— start of Records for this exercise —

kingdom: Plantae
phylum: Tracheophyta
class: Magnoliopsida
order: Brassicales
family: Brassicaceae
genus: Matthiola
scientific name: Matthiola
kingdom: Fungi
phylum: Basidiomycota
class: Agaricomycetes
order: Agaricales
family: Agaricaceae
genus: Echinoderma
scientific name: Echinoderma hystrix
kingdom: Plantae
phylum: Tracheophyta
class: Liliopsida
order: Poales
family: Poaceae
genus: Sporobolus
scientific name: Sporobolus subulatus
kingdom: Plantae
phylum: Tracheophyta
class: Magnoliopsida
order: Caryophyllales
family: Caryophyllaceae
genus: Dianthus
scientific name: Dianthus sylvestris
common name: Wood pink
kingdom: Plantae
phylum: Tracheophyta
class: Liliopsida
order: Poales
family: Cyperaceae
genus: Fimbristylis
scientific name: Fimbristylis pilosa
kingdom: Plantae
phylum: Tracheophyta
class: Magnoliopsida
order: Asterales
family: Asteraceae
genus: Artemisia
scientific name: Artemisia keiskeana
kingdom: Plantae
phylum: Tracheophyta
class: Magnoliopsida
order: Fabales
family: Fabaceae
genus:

— end of Records for this exercise —

§ Brief: Reproduce every line of the items above verbatim, without any alteration.

§ Solved exercise:
kingdom: Plantae
phylum: Tracheophyta
class: Magnoliopsida
order: Brassicales
family: Brassicaceae
genus: Matthiola
scientific name: Matthiola
kingdom: Fungi
phylum: Basidiomycota
class: Agaricomycetes
order: Agaricales
family: Agaricaceae
genus: Echinoderma
scientific name: Echinoderma hystrix
kingdom: Plantae
phylum: Tracheophyta
class: Liliopsida
order: Poales
family: Poaceae
genus: Sporobolus
scientific name: Sporobolus subulatus
kingdom: Plantae
phylum: Tracheophyta
class: Magnoliopsida
order: Caryophyllales
family: Caryophyllaceae
genus: Dianthus
scientific name: Dianthus sylvestris
common name: Wood pink
kingdom: Plantae
phylum: Tracheophyta
class: Liliopsida
order: Poales
family: Cyperaceae
genus: Fimbristylis
scientific name: Fimbristylis pilosa
kingdom: Plantae
phylum: Tracheophyta
class: Magnoliopsida
order: Asterales
family: Asteraceae
genus: Artemisia
scientific name: Artemisia keiskeana
kingdom: Plantae
phylum: Tracheophyta
class: Magnoliopsida
order: Fabales
family: Fabaceae
genus:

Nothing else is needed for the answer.